- 15 May 2013
- Sources: Primary
- Categories: Aga Khan Award for Architecture (AKAA) ·· Aga Khan IV ·· Aga Khan Trust for Culture (AKTC) ·· Audio/Video ·· China ·· Development Strategies ·· Editor's Choice ·· Enabling Environments ·· Individual Enterprise & Entrepreneurship ·· Invited ·· Islam (Culture & Heritage) ·· Partnerships & Collaboration ·· Pluralism ·· Poverty, Access, Opportunity & Equity ·· Published ·· Regional Focus ·· Speeches
For all of these journeys [of cultural projects], the development process has been long and complex, but filled with stimulating lessons. Let me briefly summarise five of them.
First, these cultural projects depend upon an ethic of partnership. This means that traditional separations between public and private domains must be set aside. The concept of public-private partnership is an essential keystone for effective cultural development. The role of governments, including municipalities, is fundamental in providing what we often term “an enabling environment” for development. But the public sector cannot do this work alone…. I have one more comment to make about partnerships. It is absolutely essential that effective partnerships are maintained throughout the life of a project, including the post-completion period….
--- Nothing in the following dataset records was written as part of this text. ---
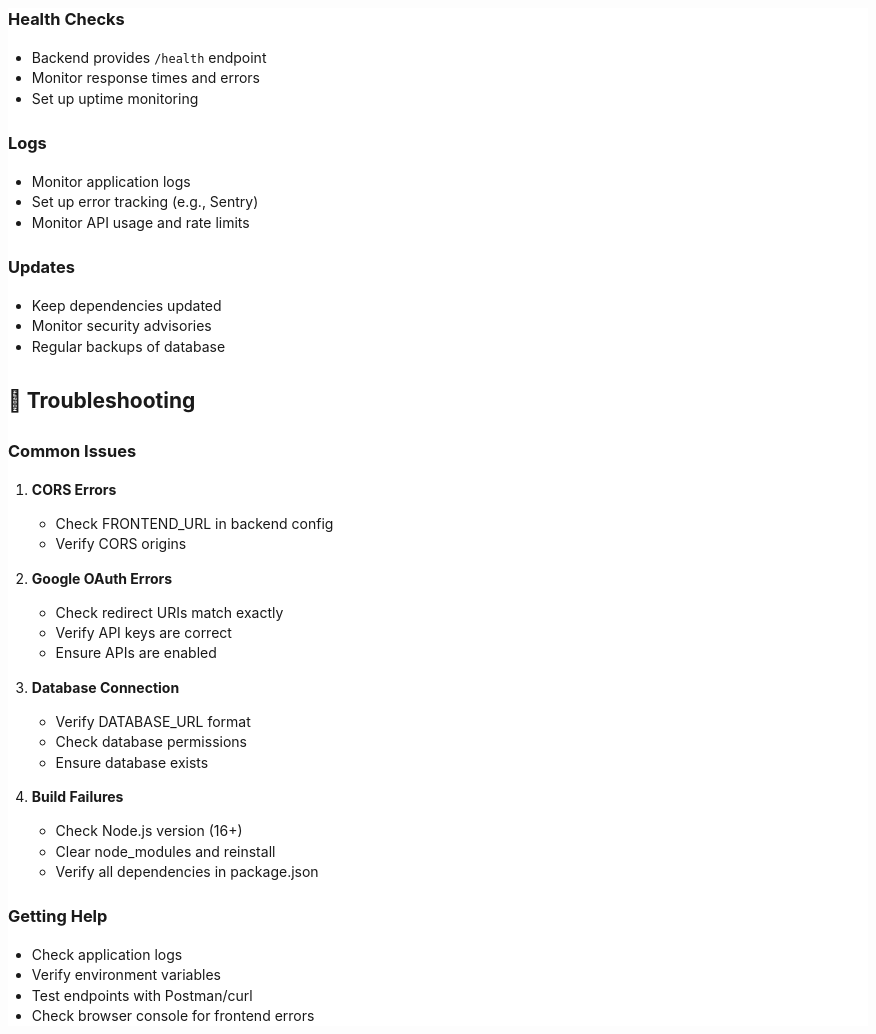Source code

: ### Health Checks

- Backend provides `/health` endpoint
- Monitor response times and errors
- Set up uptime monitoring

### Logs

- Monitor application logs
- Set up error tracking (e.g., Sentry)
- Monitor API usage and rate limits

### Updates

- Keep dependencies updated
- Monitor security advisories
- Regular backups of database

## 🚨 Troubleshooting

### Common Issues

1. **CORS Errors**
   - Check FRONTEND_URL in backend config
   - Verify CORS origins

2. **Google OAuth Errors**
   - Check redirect URIs match exactly
   - Verify API keys are correct
   - Ensure APIs are enabled

3. **Database Connection**
   - Verify DATABASE_URL format
   - Check database permissions
   - Ensure database exists

4. **Build Failures**
   - Check Node.js version (16+)
   - Clear node_modules and reinstall
   - Verify all dependencies in package.json

### Getting Help

- Check application logs
- Verify environment variables
- Test endpoints with Postman/curl
- Check browser console for frontend errors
This discussion leads me to a second conclusion: while cultural development often begins with physical legacies, planning must focus well beyond the cultural goals. We cannot somehow assume that a favourable social and economic impact will flow naturally as a by-product of cultural commitments. Issues relating to the quality of life must be considered from the beginning and monitored throughout the project’s life.
A third point in this list of lessons learned is that the engagement of the local community from the earliest stages is imperative for success. Cultural endeavours, in particular, involve risks that go beyond external, economic factors. Their progress can depend heavily on variable qualities of human nature, including the pride and confidence of the peoples involved….
There is a fourth point that is also special to historic restoration projects. That is the fact that we can never be sure just what we will encounter as the work of rediscovery moves along. There are many unknowns going in, and we must be ready for surprises….
Let me finally highlight a fifth lesson. Planning for such projects must anticipate how they will operate on a continuing basis after they are completed…. Up-front investment will be on everyone’s mind at the start. But our financial strategies should include eventual income streams that will sustain the project over the long run. One of the least happy outcomes for any cultural initiative is that it becomes a net drain on the local population.